Se despliegan al sol y, se levantan
Ya doradas, temblando, las espigas,
Que sobresalen cual penachos jaldes
De un escuadrón en las revueltas filas.
Brota el blondo cabello del Pilote,
Que muellemente al despuntar se inclina;
El manso viento con sus hebras juega
Y cariñoso el sol las tuesta y riza.
La mata el seno suavemente abulta
Donde la tusa aprisionada cría,
Y allí los granos como blancas perlas,
Cuajan envueltos en sus hojas finas.
Los chócolos se ven a cada lado,
Como rubios gemelos que reclinan,
En los costados de su joven madre,
Sus doradas y tiernas cabecitas.
El pajarero, niño de diez años,
Desde su andamio sin cesar vigila
Las bandadas de pájaros diversos,
Que hambrientos vienen a ese mar de espigas.

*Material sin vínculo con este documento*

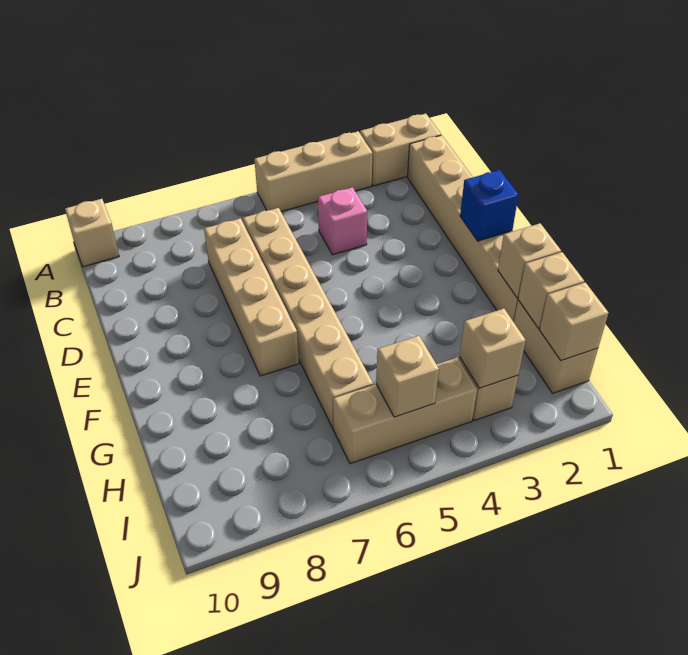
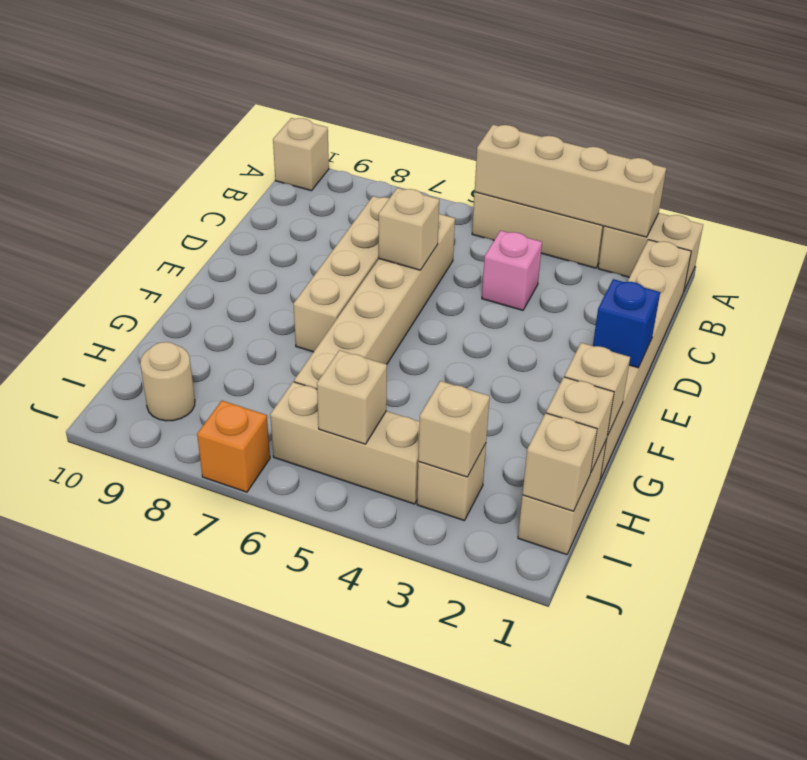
none -> tan brick A2:A5 level 2
none -> tan brick D6 level 2
none -> tan round brick I9 level 1
none -> orange brick J7 level 1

En el extremo de una vara larga
Coloca su sombrero y su camisa;
Y silbando, y cantando, y dando gritos,
Días enteros el sembrado cuida.
Con su churreta de flexibles guascas
Que fuertemente al agitar rechina;
Desbandadas las aves se dispersan
Y fugitivas corren las ardillas.
Los pericos en círculos volando
En caprichosas espirales giran;
Dando al sol su plumaje de esmeralda
Y al aire su salvaje algarabía.
Y sobre el verde manto de la Roza
El amarillo de los taches brilla,
Como onzas de oro en la carpeta verde
De una mesa de juego repartidas.
Meciéndose galán y enamorado,
Gentil turpial en la flexible espiga,
Rubí con alas de azabache, ostenta
Su bella pluma y su canción divina.
El duro pico del chamán desgarra
De las hojas del chócolo las fibras,
Dejando ver los granos, cual los dientes
De una bella al través de su sonrisa.
Cuelga el gulungo su oscilante nido
De un árbol en las ramas extendidas,
Y se columpia blandamente al viento,
Incensario de rústica capilla.
La boba, el carriquí, la guacamaya,
El afrechero, el diostedé, la mirla,
Con sus pulmones de metal que aturden,
Cantan, gritan, gorjean, silban, chillan.